11.2. Future Developments.  Nothing in this Agreement shall prohibit or restrict either party’s right to develop, use or market products, services or materials similar to or competitive with the products, services or materials which are the subject of this Agreement, so long as the terms of this Agreement are not otherwise violated.

11.3. Governing Law.  This Agreement shall be governed by and construed in accordance with the laws of the State of New York.

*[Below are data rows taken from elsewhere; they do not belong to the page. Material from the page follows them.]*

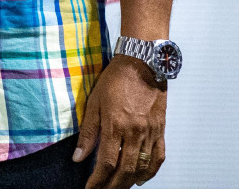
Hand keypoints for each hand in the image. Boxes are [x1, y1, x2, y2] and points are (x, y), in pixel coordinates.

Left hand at [74, 57, 166, 187]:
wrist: (142, 63)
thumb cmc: (116, 79)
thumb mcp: (94, 102)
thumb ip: (88, 132)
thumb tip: (78, 157)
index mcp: (116, 124)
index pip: (107, 163)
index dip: (97, 181)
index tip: (90, 188)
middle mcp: (135, 131)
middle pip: (125, 170)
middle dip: (112, 186)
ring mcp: (150, 132)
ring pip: (141, 167)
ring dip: (128, 182)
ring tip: (117, 188)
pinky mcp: (160, 129)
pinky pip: (158, 157)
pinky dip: (150, 172)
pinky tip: (140, 178)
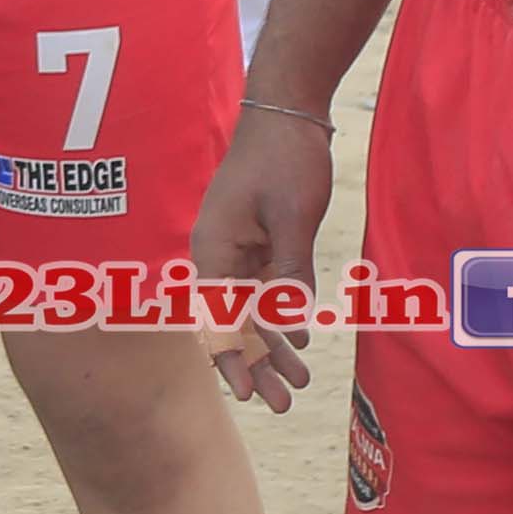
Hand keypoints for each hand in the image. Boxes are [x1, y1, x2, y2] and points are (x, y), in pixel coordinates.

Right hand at [190, 108, 334, 412]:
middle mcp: (220, 256)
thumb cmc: (283, 158)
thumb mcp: (292, 218)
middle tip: (284, 403)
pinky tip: (299, 342)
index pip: (216, 319)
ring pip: (254, 312)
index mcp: (213, 251)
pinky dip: (285, 317)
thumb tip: (293, 330)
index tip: (245, 395)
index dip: (230, 361)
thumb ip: (290, 274)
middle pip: (234, 323)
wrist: (288, 110)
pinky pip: (269, 291)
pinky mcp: (261, 244)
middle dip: (258, 365)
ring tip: (299, 382)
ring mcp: (240, 251)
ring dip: (275, 346)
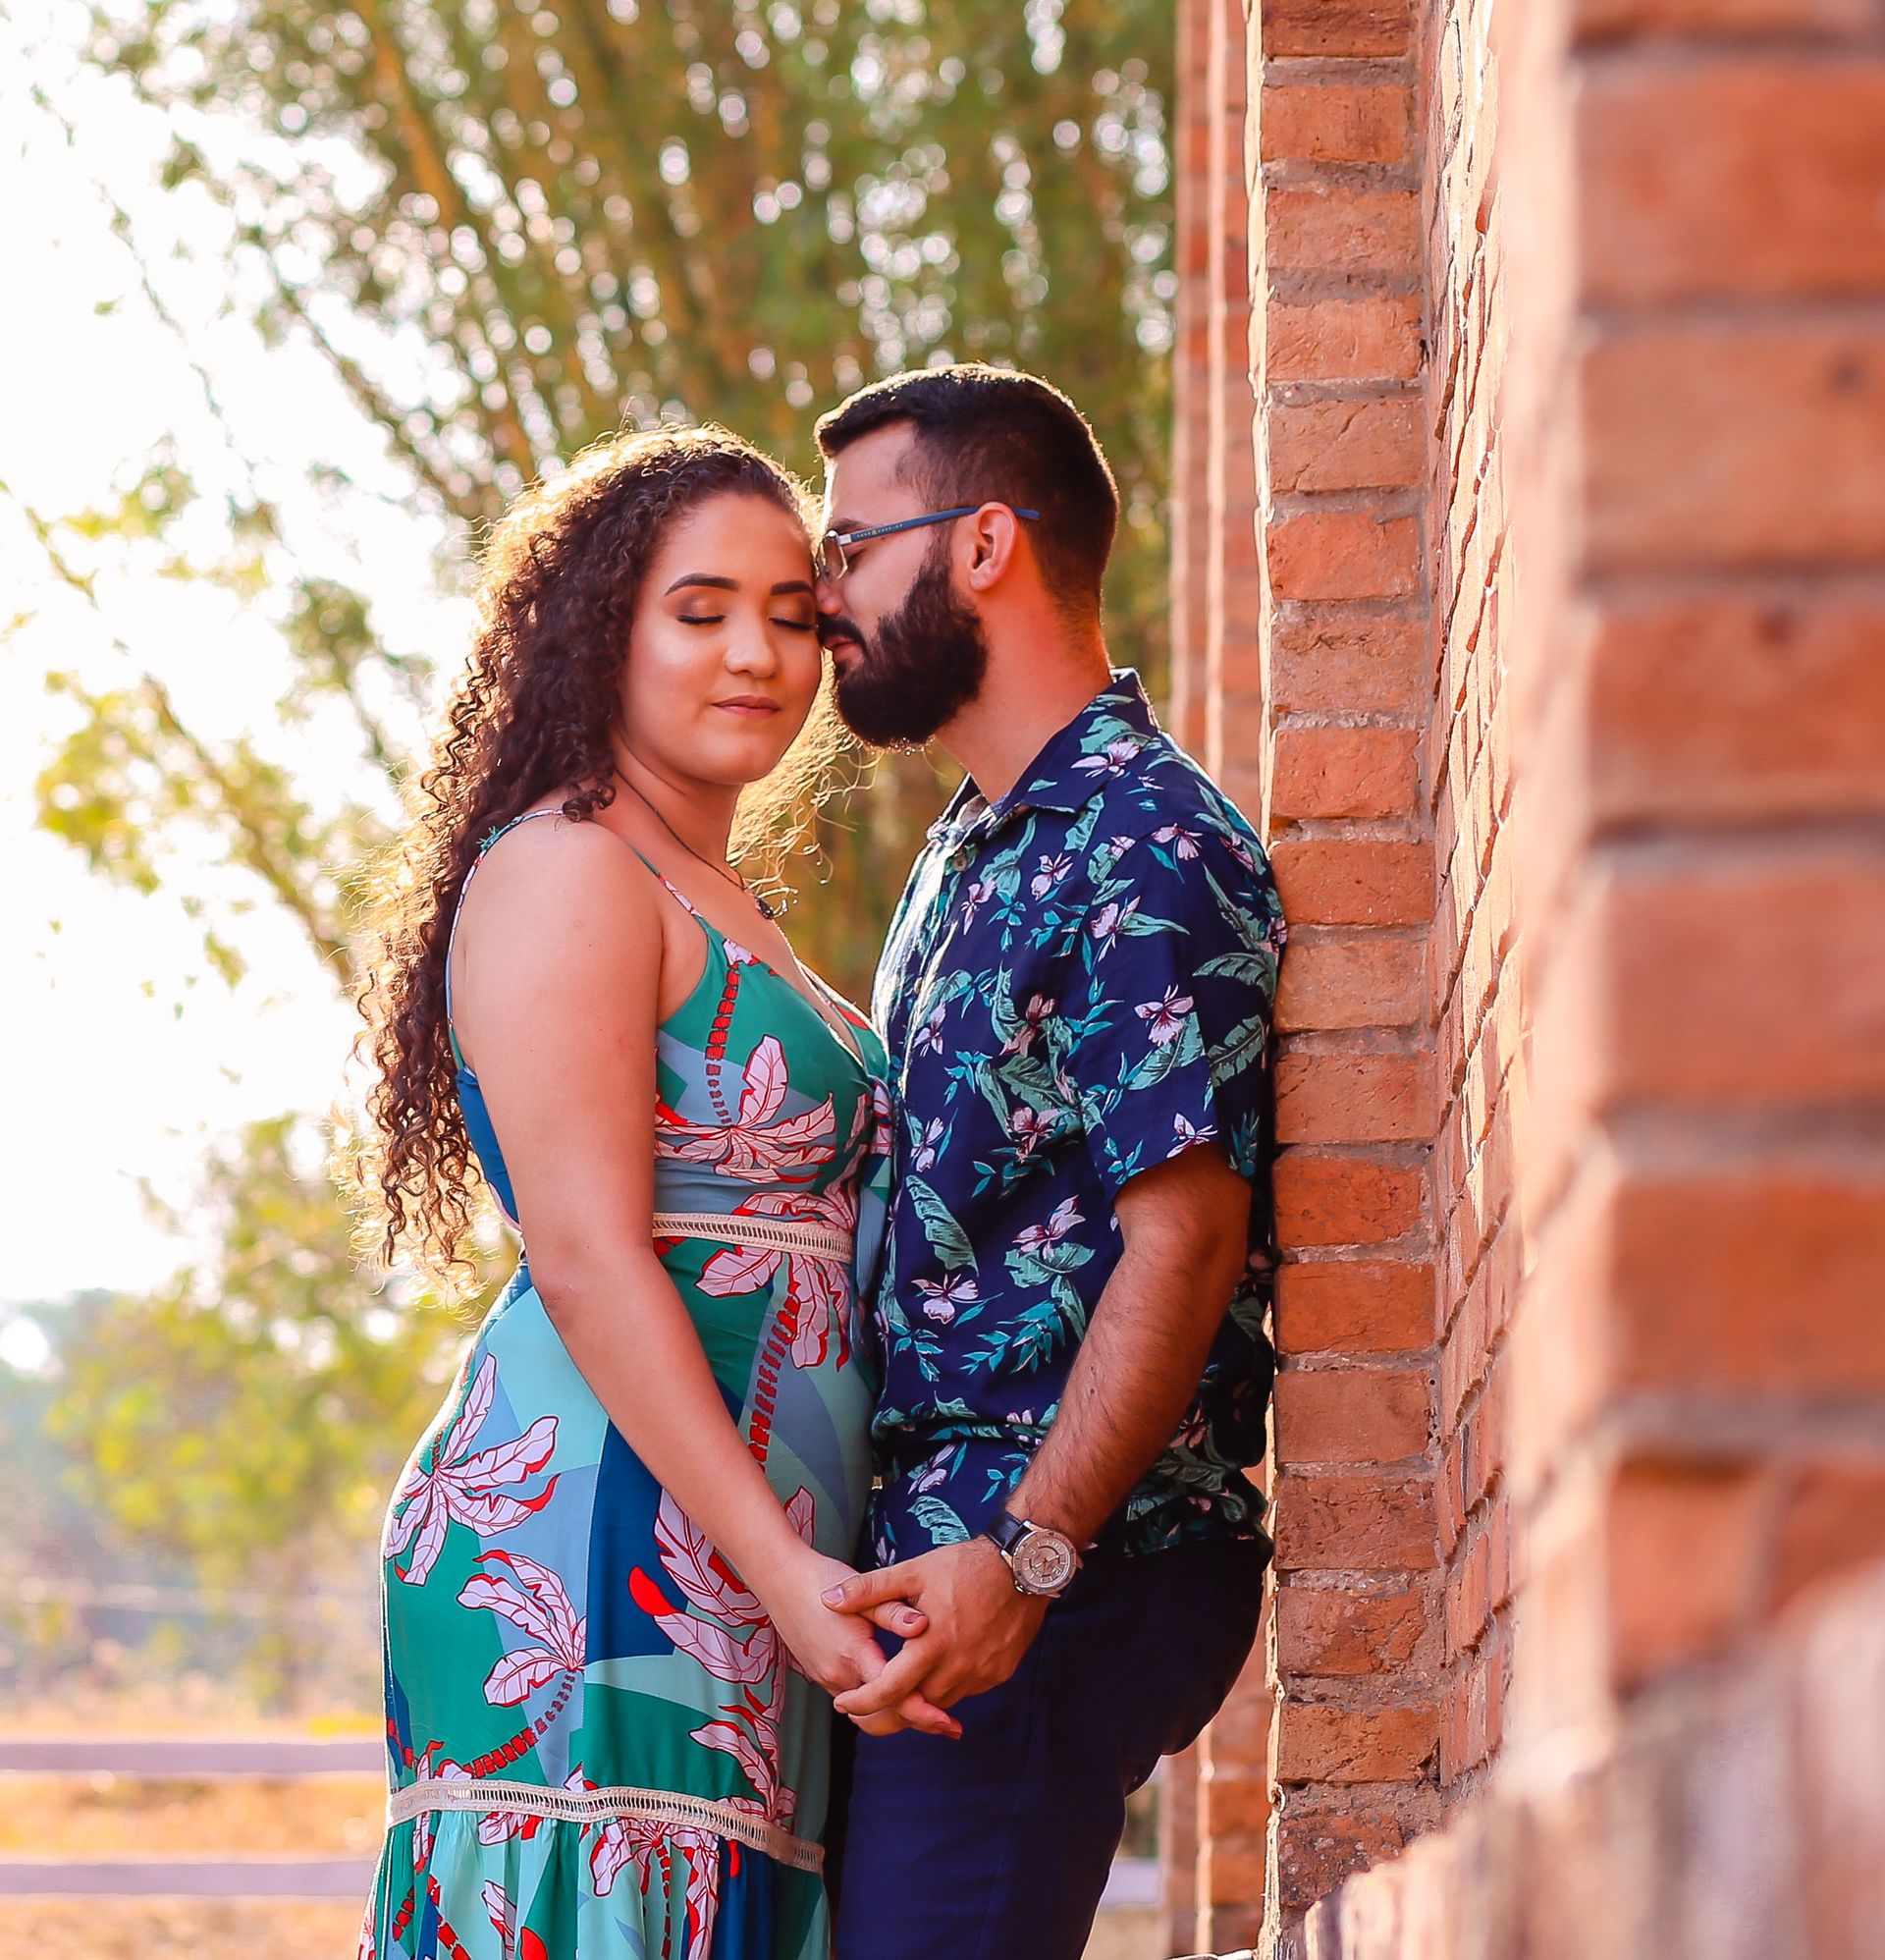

11.4. Severability.  If any of the provisions of this Agreement are held invalid or unenforceable, such provisions shall be deemed severed and the remaining provisions shall remain in full force and effect.

11.5. Non‑assignment.  This Agreement may not be assigned or transferred, nor may rights or obligations be delegated, without the prior written agreement of the parties; notwithstanding the foregoing, this Agreement shall be binding upon and inure to the benefit of the parties to this Agreement, as well as their respective successors and assigns.

11.6. Waiver.  Failure of any Party to enforce, in any one or more instances, any of the terms or conditions of this Agreement shall not be construed as a waiver of the future performance of any such terms or conditions.

11.7. Limitation of Liability. Notwithstanding anything to the contrary in this Agreement, in no event shall either party be liable to the other for any third-party claim (other than those for which a party is required to provide indemnification pursuant to this Agreement) or for any lost profits or any indirect, incidental, special, consequential or punitive damages, even if such party has been apprised of the possibility thereof. No action, regardless of form, may be brought by either party more than three months after the cause of action has accrued.